# New Bow Shop in Groblersdal



## superga (Apr 3, 2009)

Congratulations Nicholas & Hannes Roux on the opening of Groblersdal's first bowshop. All the best guys.


----------



## Deserthuntr (Nov 23, 2008)

*Bowshop in Groblersdal*



superga said:


> Congratulations Nicholas & Hannes Roux on the opening of Groblersdal's first bowshop. All the best guys.

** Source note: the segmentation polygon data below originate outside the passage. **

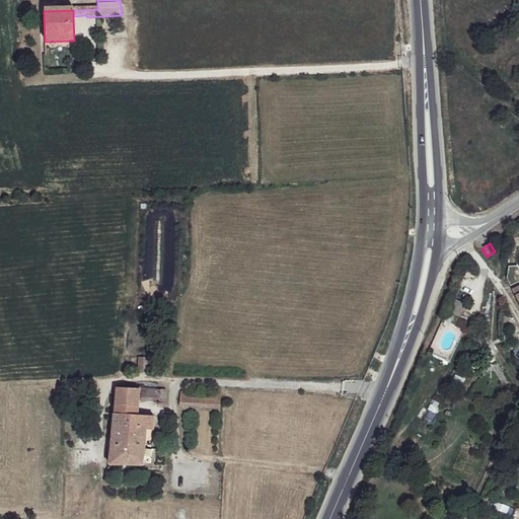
[(456,325),(463,304),(453,301),(447,322),(456,325)]
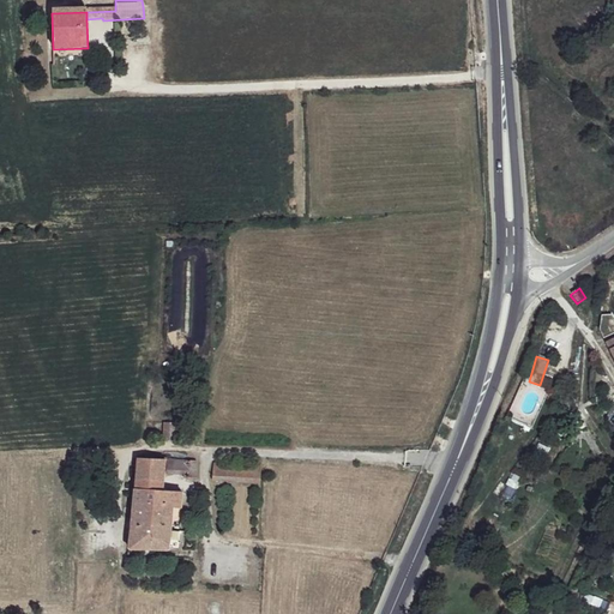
[(163,426),(162,443),(178,443),(178,426),(163,426)]
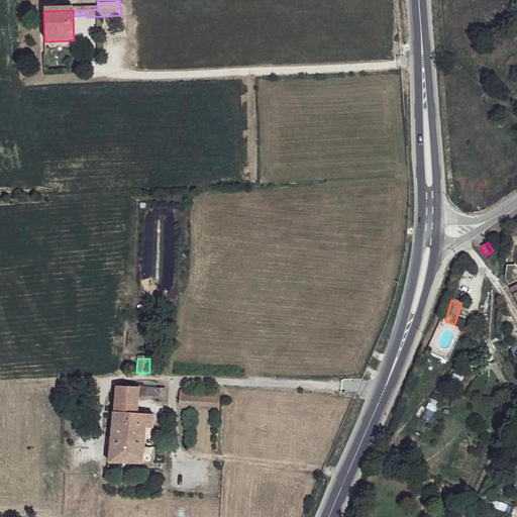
[(136,405),(138,388),(116,386),(114,403),(136,405)]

Hi. Can you please give us some more info?


----------



## iHunt.co.za (May 18, 2010)

*Bow Shop*

Yes Please give us some info.
do you have a website?


----------



## Bushkey (Mar 17, 2006)

Congratulations guys. Opening specials 2010 bows at 2006 prices ? :angel:


----------



## superga (Apr 3, 2009)

*Excellent Shop*

State of the art shop. Fully stocked with the latest goodies. Retail to the public as well as wholesale to the trade. Contact Hannes at 083 251 8137 & Nicholas 082 561 1256.


----------



## Bushkey (Mar 17, 2006)

Are you going to specialize in a line of Bows or will you be selling what ever you can lie your hands on.


----------



## superga (Apr 3, 2009)

Not my store. Contact the two gentlemen referred to above.


----------



## Hannes (Jun 8, 2007)

The web would be running from end of june if all goes well. We'll be selling what's already available and we are looking at Limbsaver and Athens bows aswell. Lots of other stock avaiable. Contact me on 0832518137 Hannes.


----------



## Philip Moolman (Jan 31, 2006)

*Nuwe boogwinkel*

Hannes,
Sterkte vir julle ouens!!
Groete
Philip Moolman


----------



## Karoojager (Dec 20, 2005)

Hello Hannes,

I wish you lot of success with you business.
Please give my best regards to Marcie Rhoton, she is a fantastic partner by LimbSaver.
The quality of this bows speak for them selfe.

Groete

Frank


----------